**QUOTED PASSAGE**:

#####

From b944418d6ffb0fe492185cca2577e9d00d946ce7 Mon Sep 17 00:00:00 2001
From: Hui Zhang <zhtclz@foxmail.com>
Date: Mon, 22 Nov 2021 11:11:27 +0000
Subject: [PATCH] new format data support ds2/st

---
 examples/dataset/ted_en_zh/ted_en_zh.py |  7 +++++--
 examples/ted_en_zh/t0/local/data.sh     |  6 +++---
 paddlespeech/s2t/io/collator.py         | 11 ++++++-----
 paddlespeech/s2t/io/dataset.py          |  2 +-
 4 files changed, 15 insertions(+), 11 deletions(-)

diff --git a/examples/dataset/ted_en_zh/ted_en_zh.py b/examples/dataset/ted_en_zh/ted_en_zh.py
index 14bef01d2..a8cbb8379 100644
--- a/examples/dataset/ted_en_zh/ted_en_zh.py
+++ b/examples/dataset/ted_en_zh/ted_en_zh.py
@@ -72,14 +72,17 @@ def create_manifest(data_dir, manifest_path_prefix):
                     continue
                 audio_data, samplerate = soundfile.read(audio_path)
                 duration = float(len(audio_data) / samplerate)
+
+
+                translation_str = " ".join(translation.split())
+                trancription_str = " ".join(trancription.split())
                 json_lines.append(
                     json.dumps(
                         {
                             'utt': utt,
                             'feat': audio_path,
                             'feat_shape': (duration, ),  # second
-                            'text': " ".join(translation.split()),
-                            'text1': " ".join(trancription.split())

#####

**WRITTEN PROBLEM 1**: According to the patch summary, how many files does the patch change?

**TASK MATERIAL**:
#####

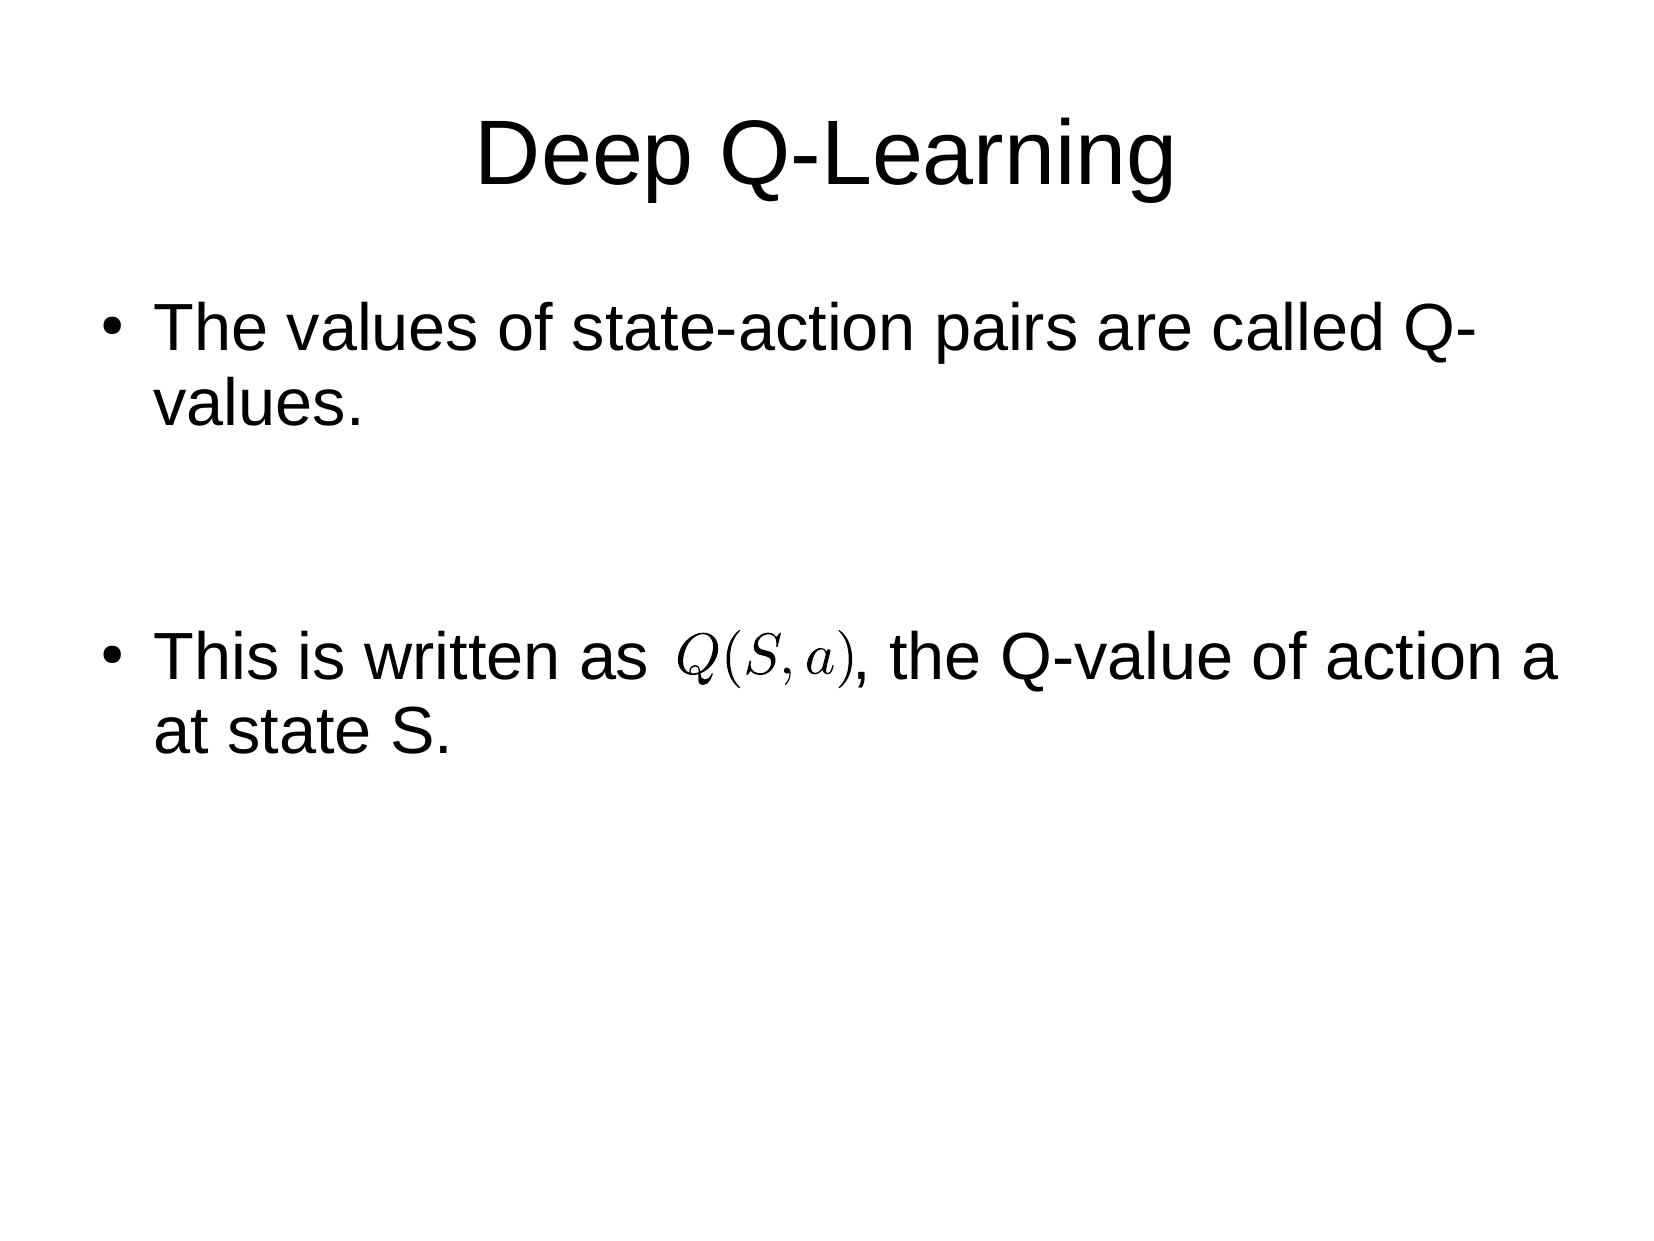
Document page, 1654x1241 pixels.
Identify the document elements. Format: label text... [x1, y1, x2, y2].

text_box [675, 630, 858, 689]
list The values of state-action pairs are called Q-values. This is written as , the Q-value of action a at state S. [82, 290, 1571, 1010]
title Deep Q-Learning [82, 49, 1571, 257]
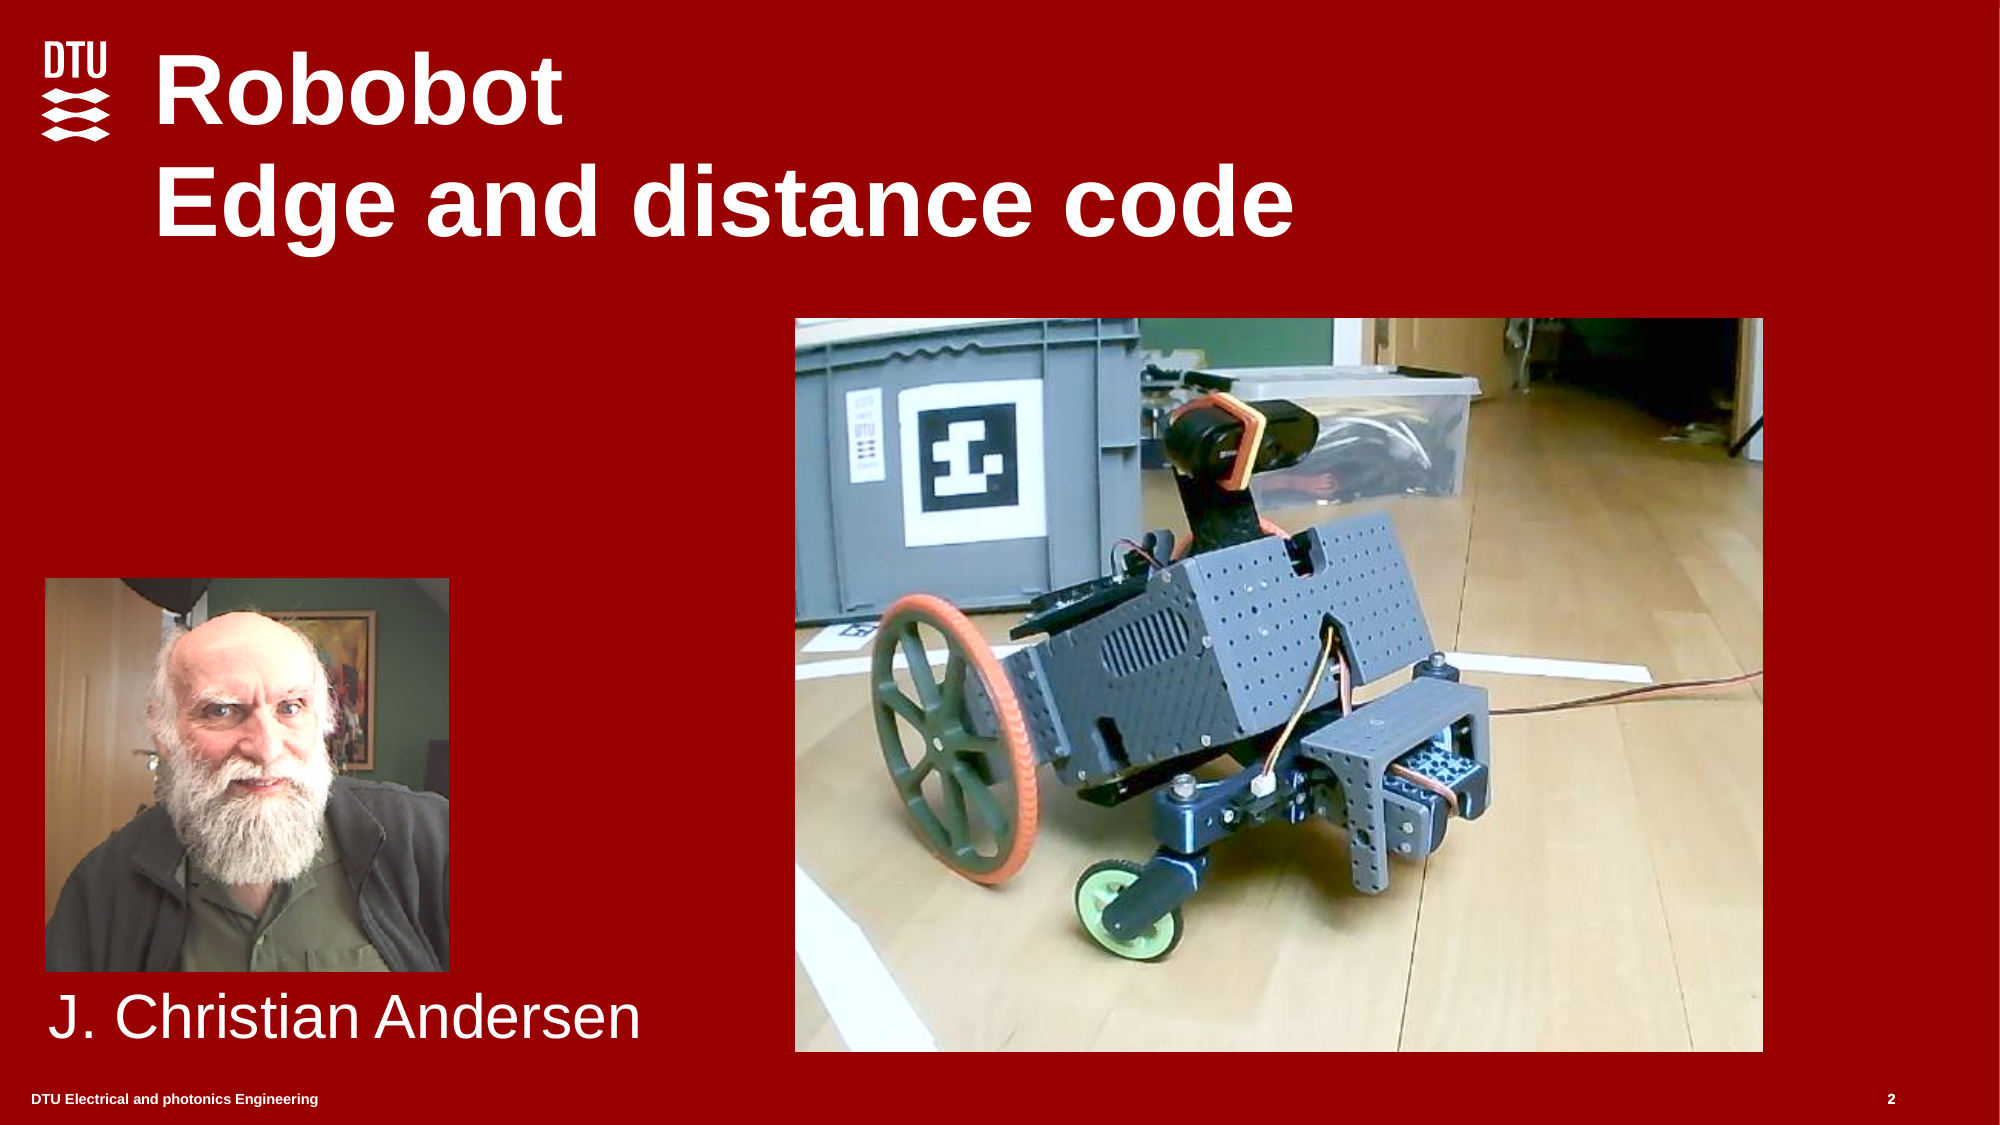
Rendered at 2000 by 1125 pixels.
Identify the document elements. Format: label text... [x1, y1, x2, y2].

picture [795, 318, 1763, 1052]
subtitle J. Christian Andersen [48, 956, 734, 1052]
slide_number 26 [1887, 1073, 1959, 1125]
picture [45, 578, 449, 972]
title Robobot Edge and distance code [153, 35, 1932, 480]
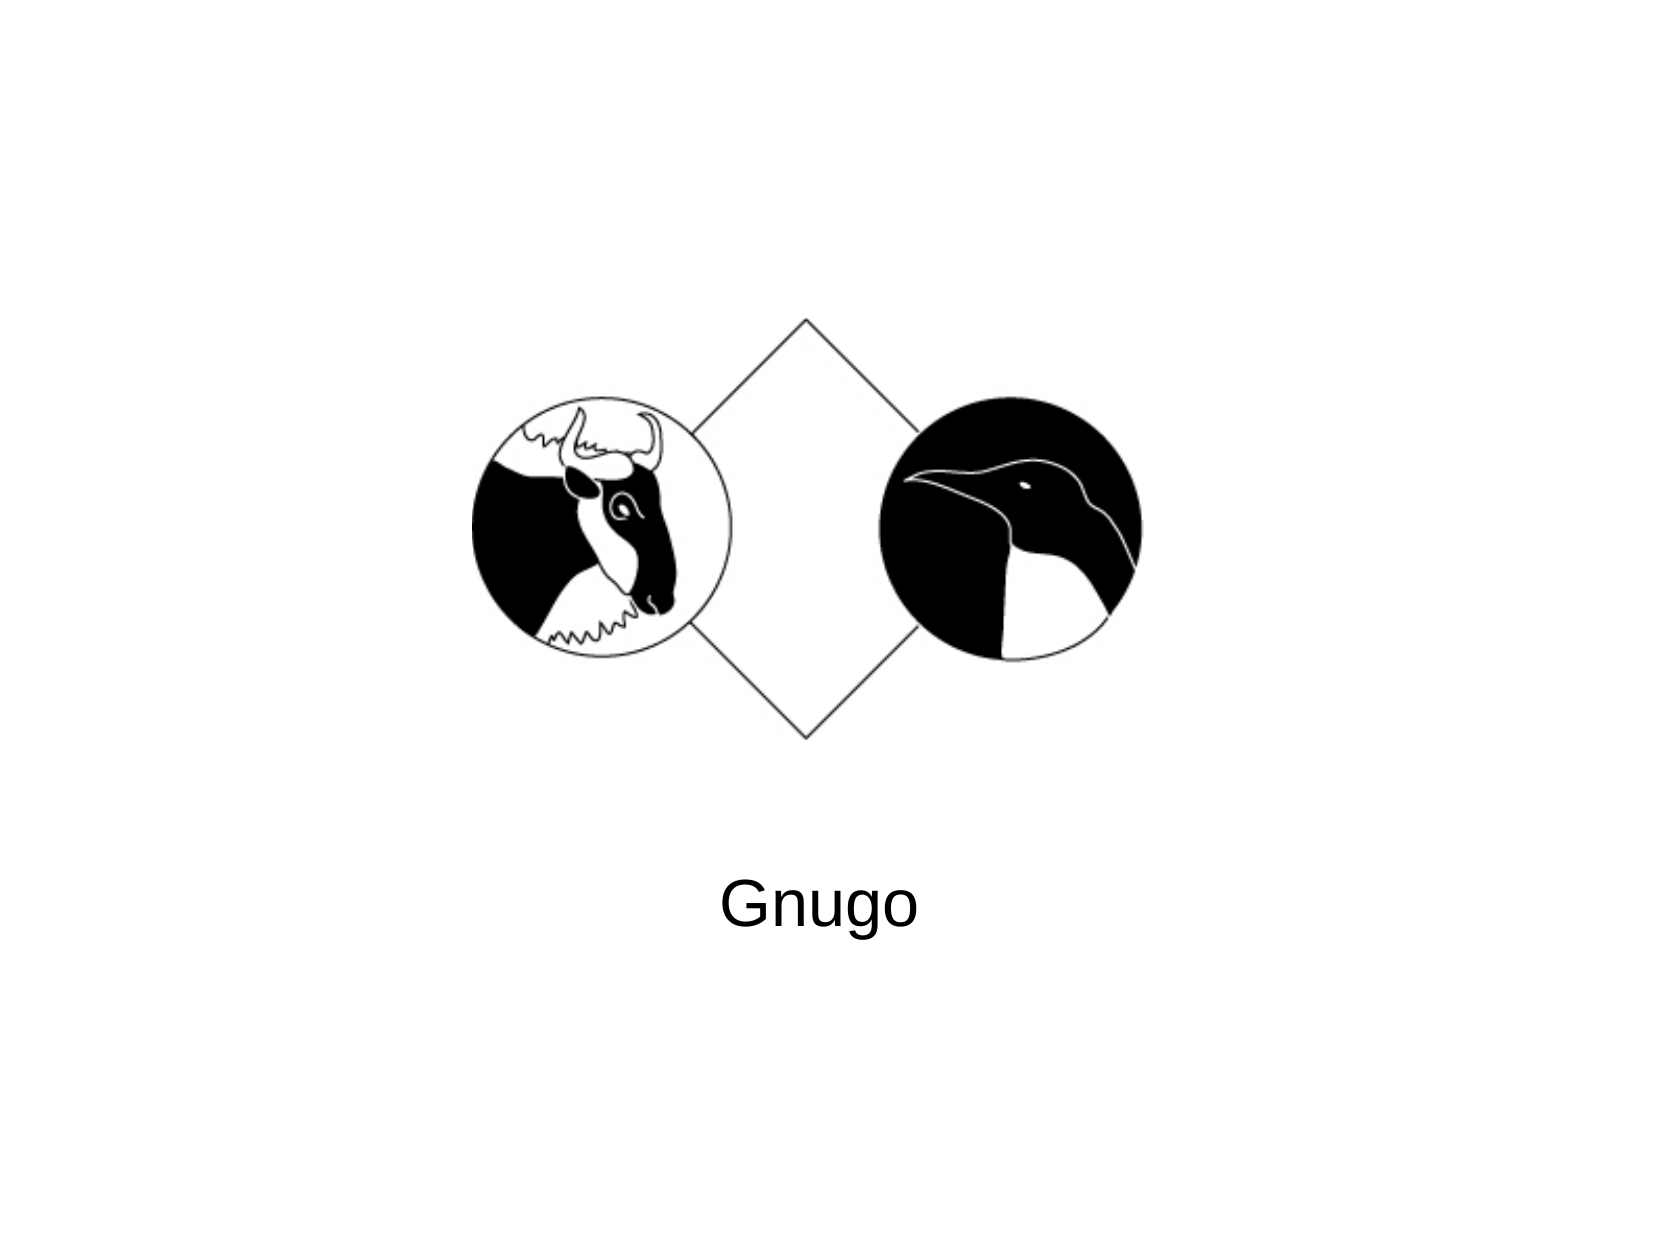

#####

**WRITTEN PROBLEM 2**: Give every line of the records above as a Markdown table with the columns Row and Line, numbering the rows and skipping blank lines. Leave the pictures out of your answer.

**WORKED SOLUTION 1**: Four files.

**WORKED SOLUTION 2**:
| Row | Line |
|---|---|
| 1 | Document page, 1654x1241 pixels. |
| 2 | Identify the document elements. Format: label text... [x1, y1, x2, y2]. |
| 3 | text_box [675, 630, 858, 689] |
| 4 | list The values of state-action pairs are called Q-values. This is written as , the Q-value of action a at state S. [82, 290, 1571, 1010] |
| 5 | title Deep Q-Learning [82, 49, 1571, 257] |
| 6 | Rendered at 2000 by 1125 pixels. |
| 7 | Identify the document elements. Format: label text... [x1, y1, x2, y2]. |
| 8 | picture [795, 318, 1763, 1052] |
| 9 | subtitle J. Christian Andersen [48, 956, 734, 1052] |
| 10 | slide_number 26 [1887, 1073, 1959, 1125] |
| 11 | picture [45, 578, 449, 972] |
| 12 | title Robobot Edge and distance code [153, 35, 1932, 480] |